The editor of Downcodes reported: Wuhan University, China Mobile Jiutian Artificial Intelligence Team and Duke Kunshan University collaborated to open source the huge audio and video speaker recognition data set VoxBlink2 based on YouTube data. This data set contains more than 110,000 hours of audio and video data, covering nearly 10 million high-quality audio clips, from more than 110,000 YouTube users. It is unprecedented in scale and provides valuable resources for research in the field of speech recognition. The open source of VoxBlink2 aims to promote the training and development of large voiceprint models and promote technological progress in this field.
Wuhan University, China Mobile Jiutian Artificial Intelligence Team and Duke Kunshan University have open sourced more than 110,000 hours of audio and video speaker recognition data set VoxBlink2 based on YouTube data. This dataset contains 9,904,382 high-quality audio clips and their corresponding video clips from 111,284 users on YouTube. It is currently the largest publicly available audio and video speaker recognition dataset. The release of the data set aims to enrich the open source speech corpus and support the training of large voiceprint models.
The VoxBlink2 dataset is data mined through the following steps:
Candidate preparation: Collect multilingual keyword lists, retrieve user videos, and select videos from the previous minute for processing.

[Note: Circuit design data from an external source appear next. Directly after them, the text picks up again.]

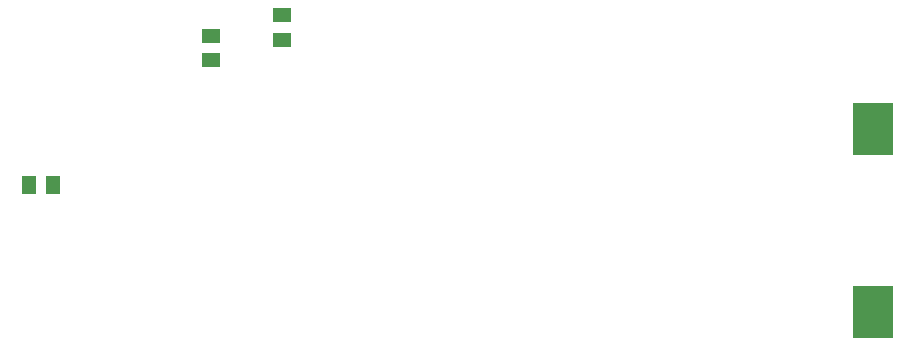
<source format=gbp>
G04*
G04 #@! TF.GenerationSoftware,Altium Limited,Altium Designer,24.5.2 (23)*
G04*
G04 Layer_Color=128*
%FSLAX25Y25*%
%MOIN*%
G70*
G04*
G04 #@! TF.SameCoordinates,3B6B5729-B230-409A-876F-4F857109EF60*
G04*
G04*
G04 #@! TF.FilePolarity,Positive*
G04*
G01*
G75*
%ADD26R,0.04528X0.05906*%
%ADD36R,0.05906X0.04528*%
%ADD145R,0.13400X0.17700*%
G54D26*
X35366Y119000D02*
D03*
X43634D02*
D03*
G54D36*
X96166Y160428D02*
D03*
Y168696D02*
D03*
X119815Y167390D02*
D03*
Y175657D02*
D03*
G54D145*
X317000Y76500D02*
D03*
Y137500D02*
D03*
M02*

</source>
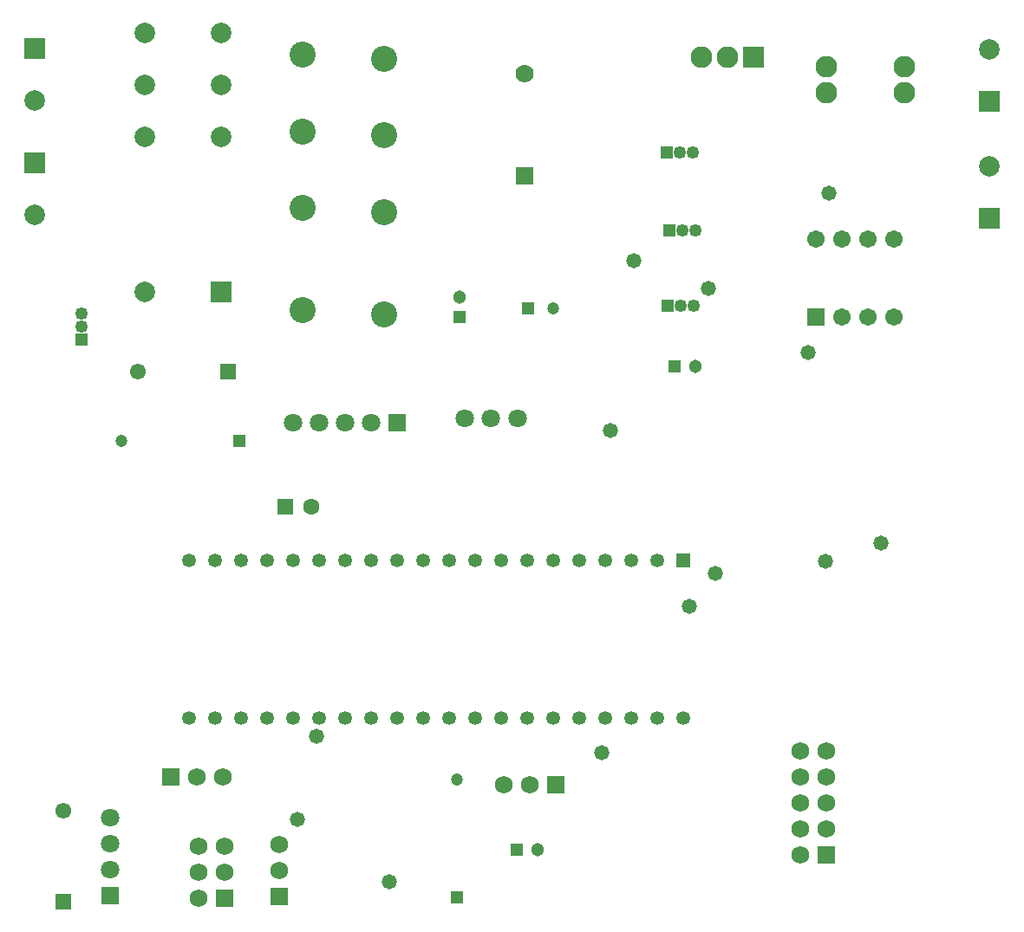
<source format=gbs>
G04*
G04 #@! TF.GenerationSoftware,Altium Limited,Altium Designer,23.0.1 (38)*
G04*
G04 Layer_Color=16711935*
%FSLAX44Y44*%
%MOMM*%
G71*
G04*
G04 #@! TF.SameCoordinates,110CD8AD-1924-4517-BBA5-4E1113904411*
G04*
G04*
G04 #@! TF.FilePolarity,Negative*
G04*
G01*
G75*
%ADD21C,2.0032*%
%ADD22R,2.0032X2.0032*%
%ADD23C,1.7032*%
%ADD24R,1.7032X1.7032*%
%ADD25R,1.3032X1.3032*%
%ADD26C,1.3032*%
%ADD27C,1.7780*%
%ADD28R,1.7780X1.7780*%
%ADD29R,2.1232X2.1232*%
%ADD30C,2.1232*%
%ADD31C,2.1082*%
%ADD32R,1.2532X1.2532*%
%ADD33C,1.2532*%
%ADD34R,1.3032X1.3032*%
%ADD35C,1.6032*%
%ADD36R,1.6032X1.6032*%
%ADD37R,1.7532X1.7532*%
%ADD38C,1.7532*%
%ADD39R,1.2532X1.2532*%
%ADD40C,1.8032*%
%ADD41R,1.7532X1.7532*%
%ADD42R,2.0000X2.0000*%
%ADD43C,2.0000*%
%ADD44C,1.2000*%
%ADD45R,1.2000X1.2000*%
%ADD46R,1.2000X1.2000*%
%ADD47R,1.3500X1.3500*%
%ADD48C,1.3500*%
%ADD49R,1.5500X1.5500*%
%ADD50C,1.5500*%
%ADD51R,1.5500X1.5500*%
%ADD52R,1.8032X1.8032*%
%ADD53C,2.5432*%
%ADD54R,1.8032X1.8032*%
%ADD55C,1.4732*%
D21*
X1235710Y1766570D02*
D03*
Y1652270D02*
D03*
X303530Y1605280D02*
D03*
Y1717040D02*
D03*
D22*
X1235710Y1715770D02*
D03*
Y1601470D02*
D03*
X303530Y1656080D02*
D03*
Y1767840D02*
D03*
D23*
X1143000Y1581150D02*
D03*
X1117600D02*
D03*
X1092200D02*
D03*
X1066800D02*
D03*
X1143000Y1504950D02*
D03*
X1117600D02*
D03*
X1092200D02*
D03*
D24*
X1066800D02*
D03*
D25*
X928690Y1456690D02*
D03*
X774700Y984250D02*
D03*
D26*
X948690Y1456690D02*
D03*
X794700Y984250D02*
D03*
X718820Y1524950D02*
D03*
D27*
X782320Y1743456D02*
D03*
D28*
Y1643380D02*
D03*
D29*
X1005840Y1758950D02*
D03*
D30*
X980440D02*
D03*
X955040D02*
D03*
D31*
X1153160Y1750060D02*
D03*
Y1724660D02*
D03*
X1076960D02*
D03*
Y1750060D02*
D03*
D32*
X922020Y1516380D02*
D03*
X923290Y1590040D02*
D03*
X920750Y1666240D02*
D03*
D33*
X934720Y1516380D02*
D03*
X947420D02*
D03*
X935990Y1590040D02*
D03*
X948690D02*
D03*
X933450Y1666240D02*
D03*
X946150D02*
D03*
X349250Y1496060D02*
D03*
Y1508760D02*
D03*
D34*
X718820Y1504950D02*
D03*
D35*
X574040Y1319530D02*
D03*
D36*
X548640D02*
D03*
D37*
X1076960Y979170D02*
D03*
X488950Y937260D02*
D03*
X542290Y938530D02*
D03*
D38*
X1076960Y1004570D02*
D03*
Y1029970D02*
D03*
Y1055370D02*
D03*
Y1080770D02*
D03*
X1051560Y979170D02*
D03*
Y1004570D02*
D03*
Y1029970D02*
D03*
Y1055370D02*
D03*
Y1080770D02*
D03*
X463550Y988060D02*
D03*
Y962660D02*
D03*
X488950Y988060D02*
D03*
Y962660D02*
D03*
X463550Y937260D02*
D03*
X762000Y1047750D02*
D03*
X787400D02*
D03*
X542290Y989330D02*
D03*
Y963930D02*
D03*
X487680Y1055370D02*
D03*
X462280D02*
D03*
D39*
X349250Y1483360D02*
D03*
D40*
X774900Y1405890D02*
D03*
X723900D02*
D03*
X748900D02*
D03*
X377190Y1016000D02*
D03*
Y990600D02*
D03*
Y965200D02*
D03*
X607060Y1402080D02*
D03*
X632460D02*
D03*
X581660D02*
D03*
X556260D02*
D03*
D41*
X812800Y1047750D02*
D03*
X436880Y1055370D02*
D03*
D42*
X485810Y1529500D02*
D03*
D43*
X410810D02*
D03*
X485810Y1732500D02*
D03*
Y1681700D02*
D03*
Y1783300D02*
D03*
X410810D02*
D03*
Y1732500D02*
D03*
Y1681700D02*
D03*
D44*
X810060Y1513840D02*
D03*
X716280Y1053040D02*
D03*
X388410Y1384300D02*
D03*
D45*
X785060Y1513840D02*
D03*
X503130Y1384300D02*
D03*
D46*
X716280Y938320D02*
D03*
D47*
X937260Y1267460D02*
D03*
D48*
X911860D02*
D03*
X886460D02*
D03*
X861060D02*
D03*
X835660D02*
D03*
X810260D02*
D03*
X784860D02*
D03*
X759460D02*
D03*
X734060D02*
D03*
X708660D02*
D03*
X683260D02*
D03*
X657860D02*
D03*
X632460D02*
D03*
X607060D02*
D03*
X581660D02*
D03*
X556260D02*
D03*
X530860D02*
D03*
X505460D02*
D03*
X480060D02*
D03*
X454660D02*
D03*
Y1113155D02*
D03*
X480060D02*
D03*
X505460D02*
D03*
X530860D02*
D03*
X556260D02*
D03*
X581660D02*
D03*
X607060D02*
D03*
X632460D02*
D03*
X657860D02*
D03*
X683260D02*
D03*
X708660D02*
D03*
X734060D02*
D03*
X759460D02*
D03*
X784860D02*
D03*
X810260D02*
D03*
X835660D02*
D03*
X861060D02*
D03*
X886460D02*
D03*
X911860D02*
D03*
X937260D02*
D03*
D49*
X331470Y933500D02*
D03*
D50*
Y1022300D02*
D03*
X403910Y1451610D02*
D03*
D51*
X492710D02*
D03*
D52*
X377190Y939800D02*
D03*
D53*
X645160Y1757750D02*
D03*
Y1682750D02*
D03*
Y1607750D02*
D03*
Y1507750D02*
D03*
X565150Y1761630D02*
D03*
Y1686630D02*
D03*
Y1611630D02*
D03*
Y1511630D02*
D03*
D54*
X657860Y1402080D02*
D03*
D55*
X889000Y1560322D02*
D03*
X1075550Y1266330D02*
D03*
X1059180Y1470660D02*
D03*
X1130300Y1283970D02*
D03*
X579070Y1095502D02*
D03*
X865886Y1393952D02*
D03*
X649580Y953262D02*
D03*
X560070Y1013968D02*
D03*
X943102Y1222248D02*
D03*
X961136Y1533398D02*
D03*
X968248Y1254252D02*
D03*
X857504Y1079246D02*
D03*
X1079382Y1626108D02*
D03*
M02*

</source>
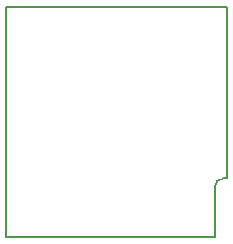
<source format=gm1>
G04*
G04 #@! TF.GenerationSoftware,Altium Limited,Altium Designer,19.1.5 (86)*
G04*
G04 Layer_Color=16711935*
%FSLAX25Y25*%
%MOIN*%
G70*
G01*
G75*
%ADD122C,0.00600*%
D122*
X85571Y29271D02*
G03*
X82721Y26422I-4J-2845D01*
G01*
X82721Y9600D02*
Y26422D01*
X13261Y9600D02*
X82721D01*
X85571Y29271D02*
X86739D01*
X13261Y9600D02*
Y86384D01*
X86739Y29271D02*
Y86384D01*
X13261Y86384D02*
X86739D01*
M02*

</source>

Face extraction & detection: Extract video frames at high frame rate, use MobileNet to detect faces, and ensure that the video track only contains a single speaker.
Face recognition: Pre-trained face recognizer recognizes frame by frame to ensure that the audio and video clips come from the same person.
Active speaker detection: Using lip movement sequences and audio, the multi-modal active speaker detector outputs vocal segments, and aliasing detection removes multi-speaker segments.
In order to improve the data accuracy, a bypass step of the in-set face recognizer was also introduced to increase the accuracy from 72% to 92% through rough face extraction, face verification, face sampling and training.
VoxBlink2 also open sourced voiceprint models of different sizes, including a 2D convolution model based on ResNet and a temporal model based on ECAPA-TDNN, as well as the very large model ResNet293 based on Simple Attention Module. These models can achieve an EER of 0.17% and a minDCF of 0.006% after post-processing on the Vox1-O data set.
Data set website : https://VoxBlink2.github.io
Data set download method : https://github.com/VoxBlink2/ScriptsForVoxBlink2
Meta files and models: https://drive.google.com/drive/folders/1lzumPsnl5yEaMP9g2bFbSKINLZ-QRJVP
Paper address : https://arxiv.org/abs/2407.11510
In short, the open source of the VoxBlink2 data set provides a powerful boost for research in the field of speech recognition and voiceprint recognition, and we look forward to its greater role in future applications. The editor of Downcodes will continue to pay attention to the subsequent development and application of this data set.